Em que pesem as explicações técnicas em defesa da altura das passagens de pedestres ligando a Praça Rui Barbosa ao Calçadão e dali ao segundo quarteirão da Artur Machado, a falta de sinalização de advertência aos motoristas tem provocado protestos em série. Além da surpresa com o degrau alto na pista, há o sinaleiro em seguida. Resultado: o motorista tem de passar devagar sobre essa passagem elevada e depois ficar parado no semáforo fechado. Se houver outro carro ali, vai acabar parando em cima da faixa de pedestres. É outro problema que desafia solução de imediato.

Voz do comércio
E neste sábado, às 11h, a Associação Centro Forte reúne comerciantes do Calçadão, Tristão de Castro e adjacências para discutirem sobre a cobrança de estacionamento em ruas não comerciais. Um dos principais focos certamente serão as ruas de acesso aos hospitais, tanto de Clínicas quanto das Crianças, que têm gerado grande insatisfação na comunidade.

Primeiro round
Prefeito Paulo Piau acatou o pedido do presidente da Câmara, Ismar Marão, e determinou a suspensão da cobrança das multas aplicadas aos motoristas, segunda-feira (7), na problemática estreia do sistema de estacionamento rotativo em Uberaba. Mas é só das multas do primeiro dia. As outras continuam valendo, assim como a cobrança do estacionamento nas áreas Azul e Vermelha.

Boas perspectivas
Prefeito Paulo Piau passou essa quarta-feira em BH, onde se reuniu com o governador Romeu Zema. Ao final, disse que sentiu firmeza no que ouviu. Voltou satisfeitíssimo de lá.
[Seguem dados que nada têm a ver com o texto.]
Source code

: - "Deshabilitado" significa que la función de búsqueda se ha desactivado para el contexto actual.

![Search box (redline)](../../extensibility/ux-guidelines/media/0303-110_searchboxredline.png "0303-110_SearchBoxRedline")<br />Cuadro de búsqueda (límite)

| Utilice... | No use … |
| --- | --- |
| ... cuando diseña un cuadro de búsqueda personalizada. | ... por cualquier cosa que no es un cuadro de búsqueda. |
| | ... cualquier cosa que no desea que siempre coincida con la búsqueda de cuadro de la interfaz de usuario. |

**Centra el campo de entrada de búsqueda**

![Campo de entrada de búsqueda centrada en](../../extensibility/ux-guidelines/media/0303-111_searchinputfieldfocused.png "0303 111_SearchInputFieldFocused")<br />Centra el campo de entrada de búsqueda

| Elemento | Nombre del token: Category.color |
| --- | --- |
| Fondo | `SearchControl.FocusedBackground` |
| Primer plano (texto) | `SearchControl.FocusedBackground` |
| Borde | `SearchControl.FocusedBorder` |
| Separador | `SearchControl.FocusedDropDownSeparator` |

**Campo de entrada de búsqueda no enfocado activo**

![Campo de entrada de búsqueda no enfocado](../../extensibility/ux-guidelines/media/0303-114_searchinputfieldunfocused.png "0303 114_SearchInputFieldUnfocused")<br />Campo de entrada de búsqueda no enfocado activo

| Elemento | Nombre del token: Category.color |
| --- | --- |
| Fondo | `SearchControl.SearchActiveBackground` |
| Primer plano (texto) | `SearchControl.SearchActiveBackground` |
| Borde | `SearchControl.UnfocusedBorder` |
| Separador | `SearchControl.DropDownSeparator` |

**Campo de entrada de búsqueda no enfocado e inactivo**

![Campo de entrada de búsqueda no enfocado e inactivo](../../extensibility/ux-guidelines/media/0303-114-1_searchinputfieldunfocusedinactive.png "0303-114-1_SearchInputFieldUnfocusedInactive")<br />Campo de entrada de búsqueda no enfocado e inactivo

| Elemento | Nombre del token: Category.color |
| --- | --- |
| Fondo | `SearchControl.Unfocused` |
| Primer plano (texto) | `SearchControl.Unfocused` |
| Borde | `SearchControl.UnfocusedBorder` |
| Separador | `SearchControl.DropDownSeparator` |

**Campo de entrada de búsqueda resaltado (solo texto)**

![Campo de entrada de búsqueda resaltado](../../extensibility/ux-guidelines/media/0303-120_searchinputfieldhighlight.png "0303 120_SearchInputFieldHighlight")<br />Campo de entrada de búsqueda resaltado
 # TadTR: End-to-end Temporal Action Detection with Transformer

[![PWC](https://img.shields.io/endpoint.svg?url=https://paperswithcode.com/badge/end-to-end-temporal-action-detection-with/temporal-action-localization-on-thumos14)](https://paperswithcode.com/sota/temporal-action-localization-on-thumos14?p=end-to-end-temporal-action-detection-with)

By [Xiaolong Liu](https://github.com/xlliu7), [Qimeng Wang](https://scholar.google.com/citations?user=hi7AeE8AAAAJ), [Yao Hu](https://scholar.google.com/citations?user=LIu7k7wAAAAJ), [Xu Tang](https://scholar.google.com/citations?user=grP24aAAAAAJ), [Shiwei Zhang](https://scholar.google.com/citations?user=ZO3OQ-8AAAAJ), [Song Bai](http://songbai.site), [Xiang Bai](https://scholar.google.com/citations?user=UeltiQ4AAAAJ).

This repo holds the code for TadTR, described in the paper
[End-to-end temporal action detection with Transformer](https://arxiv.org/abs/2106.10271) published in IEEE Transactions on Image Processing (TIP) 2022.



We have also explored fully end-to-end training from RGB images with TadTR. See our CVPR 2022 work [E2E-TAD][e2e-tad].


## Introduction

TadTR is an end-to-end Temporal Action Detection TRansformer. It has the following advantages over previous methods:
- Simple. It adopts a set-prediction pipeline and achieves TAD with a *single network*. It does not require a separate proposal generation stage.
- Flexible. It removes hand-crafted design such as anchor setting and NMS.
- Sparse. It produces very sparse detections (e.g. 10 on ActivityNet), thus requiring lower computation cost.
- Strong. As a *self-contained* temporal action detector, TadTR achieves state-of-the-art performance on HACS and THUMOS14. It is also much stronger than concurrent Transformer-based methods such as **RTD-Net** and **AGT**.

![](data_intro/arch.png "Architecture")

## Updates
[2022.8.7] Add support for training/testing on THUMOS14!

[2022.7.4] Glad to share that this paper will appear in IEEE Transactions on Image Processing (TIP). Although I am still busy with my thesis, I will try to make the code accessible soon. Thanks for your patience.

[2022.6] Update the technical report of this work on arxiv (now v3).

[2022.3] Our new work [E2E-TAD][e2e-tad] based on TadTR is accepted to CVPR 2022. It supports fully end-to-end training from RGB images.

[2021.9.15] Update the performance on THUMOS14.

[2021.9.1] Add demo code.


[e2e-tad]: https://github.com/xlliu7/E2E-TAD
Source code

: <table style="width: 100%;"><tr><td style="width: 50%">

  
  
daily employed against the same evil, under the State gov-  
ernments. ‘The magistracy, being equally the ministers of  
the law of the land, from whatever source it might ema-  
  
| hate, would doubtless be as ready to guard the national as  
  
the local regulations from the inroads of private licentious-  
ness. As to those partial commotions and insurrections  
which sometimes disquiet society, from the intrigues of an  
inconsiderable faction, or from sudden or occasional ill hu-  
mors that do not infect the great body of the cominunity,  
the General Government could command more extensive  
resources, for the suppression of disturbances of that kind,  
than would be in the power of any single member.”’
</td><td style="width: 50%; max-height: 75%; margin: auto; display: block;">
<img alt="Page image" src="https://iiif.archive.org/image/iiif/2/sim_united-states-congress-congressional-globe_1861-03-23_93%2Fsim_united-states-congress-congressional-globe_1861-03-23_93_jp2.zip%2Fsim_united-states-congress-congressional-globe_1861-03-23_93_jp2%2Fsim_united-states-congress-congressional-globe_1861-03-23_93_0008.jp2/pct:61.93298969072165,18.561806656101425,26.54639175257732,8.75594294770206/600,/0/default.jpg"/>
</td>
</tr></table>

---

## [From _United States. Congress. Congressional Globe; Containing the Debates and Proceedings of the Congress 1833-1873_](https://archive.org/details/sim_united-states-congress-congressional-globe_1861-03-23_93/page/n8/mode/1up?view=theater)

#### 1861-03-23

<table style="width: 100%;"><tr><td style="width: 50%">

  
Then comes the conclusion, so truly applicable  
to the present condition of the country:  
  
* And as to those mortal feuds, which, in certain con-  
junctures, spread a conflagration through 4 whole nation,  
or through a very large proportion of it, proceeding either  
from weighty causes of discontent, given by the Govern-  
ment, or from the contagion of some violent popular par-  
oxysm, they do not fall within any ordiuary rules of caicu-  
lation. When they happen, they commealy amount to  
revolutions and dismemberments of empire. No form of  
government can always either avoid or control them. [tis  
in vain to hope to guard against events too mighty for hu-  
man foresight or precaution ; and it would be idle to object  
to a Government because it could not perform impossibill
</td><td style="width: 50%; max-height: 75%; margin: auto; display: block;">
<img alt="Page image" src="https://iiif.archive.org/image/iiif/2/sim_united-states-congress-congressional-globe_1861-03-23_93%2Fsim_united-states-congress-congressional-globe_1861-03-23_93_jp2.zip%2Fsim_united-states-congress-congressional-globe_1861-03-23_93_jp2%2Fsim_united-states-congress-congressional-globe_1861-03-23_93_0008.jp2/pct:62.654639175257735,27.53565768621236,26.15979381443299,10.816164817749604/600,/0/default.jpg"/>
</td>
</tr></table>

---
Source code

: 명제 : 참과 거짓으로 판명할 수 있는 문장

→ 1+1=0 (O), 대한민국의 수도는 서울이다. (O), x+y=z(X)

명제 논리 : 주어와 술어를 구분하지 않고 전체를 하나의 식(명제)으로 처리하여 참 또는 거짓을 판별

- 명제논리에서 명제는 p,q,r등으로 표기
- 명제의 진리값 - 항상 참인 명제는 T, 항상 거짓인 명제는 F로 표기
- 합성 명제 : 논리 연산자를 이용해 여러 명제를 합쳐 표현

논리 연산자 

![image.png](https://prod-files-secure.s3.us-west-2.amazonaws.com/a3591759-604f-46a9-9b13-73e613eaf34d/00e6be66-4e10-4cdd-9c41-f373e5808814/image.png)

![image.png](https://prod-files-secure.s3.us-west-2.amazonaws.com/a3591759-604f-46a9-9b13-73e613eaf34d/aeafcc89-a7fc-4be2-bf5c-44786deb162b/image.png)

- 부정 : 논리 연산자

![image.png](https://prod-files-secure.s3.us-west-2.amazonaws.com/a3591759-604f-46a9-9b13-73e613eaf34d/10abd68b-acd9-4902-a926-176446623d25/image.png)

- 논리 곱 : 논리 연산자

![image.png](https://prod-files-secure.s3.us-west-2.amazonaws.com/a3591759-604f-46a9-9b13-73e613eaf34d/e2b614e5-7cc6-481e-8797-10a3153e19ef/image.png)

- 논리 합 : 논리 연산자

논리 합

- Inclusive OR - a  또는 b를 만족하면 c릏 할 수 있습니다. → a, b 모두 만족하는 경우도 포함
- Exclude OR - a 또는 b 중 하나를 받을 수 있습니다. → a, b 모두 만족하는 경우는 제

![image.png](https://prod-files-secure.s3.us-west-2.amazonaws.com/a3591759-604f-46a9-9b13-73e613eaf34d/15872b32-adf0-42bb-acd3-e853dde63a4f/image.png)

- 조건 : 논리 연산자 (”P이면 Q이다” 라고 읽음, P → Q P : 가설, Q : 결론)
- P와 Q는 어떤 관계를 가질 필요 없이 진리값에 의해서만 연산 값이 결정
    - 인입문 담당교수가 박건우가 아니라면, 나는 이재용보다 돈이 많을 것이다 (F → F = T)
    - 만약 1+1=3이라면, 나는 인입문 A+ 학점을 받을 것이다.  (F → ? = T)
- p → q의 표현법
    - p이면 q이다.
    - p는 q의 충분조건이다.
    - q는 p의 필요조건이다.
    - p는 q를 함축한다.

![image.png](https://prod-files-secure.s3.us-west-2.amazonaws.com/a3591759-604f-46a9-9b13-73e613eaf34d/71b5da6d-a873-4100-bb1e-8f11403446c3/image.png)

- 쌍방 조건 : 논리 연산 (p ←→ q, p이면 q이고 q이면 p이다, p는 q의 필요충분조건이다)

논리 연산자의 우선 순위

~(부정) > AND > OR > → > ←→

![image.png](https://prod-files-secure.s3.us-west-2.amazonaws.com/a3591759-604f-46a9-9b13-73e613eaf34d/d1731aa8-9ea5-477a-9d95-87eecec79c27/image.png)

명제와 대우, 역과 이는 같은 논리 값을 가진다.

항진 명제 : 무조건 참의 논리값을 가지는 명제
Segundo o prefeito, a postura do Executivo estadual em relação ao Desenvolvimento Econômico está “perfeita”. E olha que esse setor foi um dos grandes entraves enfrentados por Uberaba no governo Pimentel, que fez tudo para dificultar e nada para facilitar a vinda de empresas para o Município. Que venham novos tempos e uma política realmente desenvolvimentista para Minas Gerais.

Como pode?
Leitor acionou a coluna nessa quarta-feira, indignado com o IPTU cobrado da sua casa. Segundo ele, o imóvel conta com mais de 25 anos de construção, em rua de bairro, e, portanto, já está na fase descendente de valorização. Ao consultar o portal da PMU, verificou que o preço do metro quadrado do seu imóvel está mais caro do que o metro quadrado de apartamento de cobertura, localizado em prédio de luxo na cidade. Quer saber os critérios que nortearam esse disparate.

Alô, alô
E as queixas contra o IPTU 2019 não param. Proprietário de um terreno no Jardim Uberaba, “na beira do Rio Uberaba” (como ele diz), não se conforma com o preço cobrado pelo IPTU. Saiu de 150 reais no ano passado para mais de 300 reais este ano. E não há benfeitoria alguma que justifique esse reajuste de 100%, nem no imóvel, nem no bairro onde se localiza. Como explicar essa situação?

Como assim?
Em tempos de contenção de despesas e ordem para enxugamento da folha salarial, a Fundação Municipal de Esporte e Lazer, Funel, acaba de publicar a nomeação de 16 ocupantes de cargos comissionados.

De volta
A propósito, o Porta-Voz de segunda-feira, dia 7, publicou uma série de decretos com nomeações diversas de comissionados. Apareceu até “chefe de fiscalização de iluminação pública” e voltaram os “assessores de apoio” a gabinete, como no caso da Fundação Cultural. Uai! A ordem do prefeito não era para “cortar na carne”? O que foi que mudou?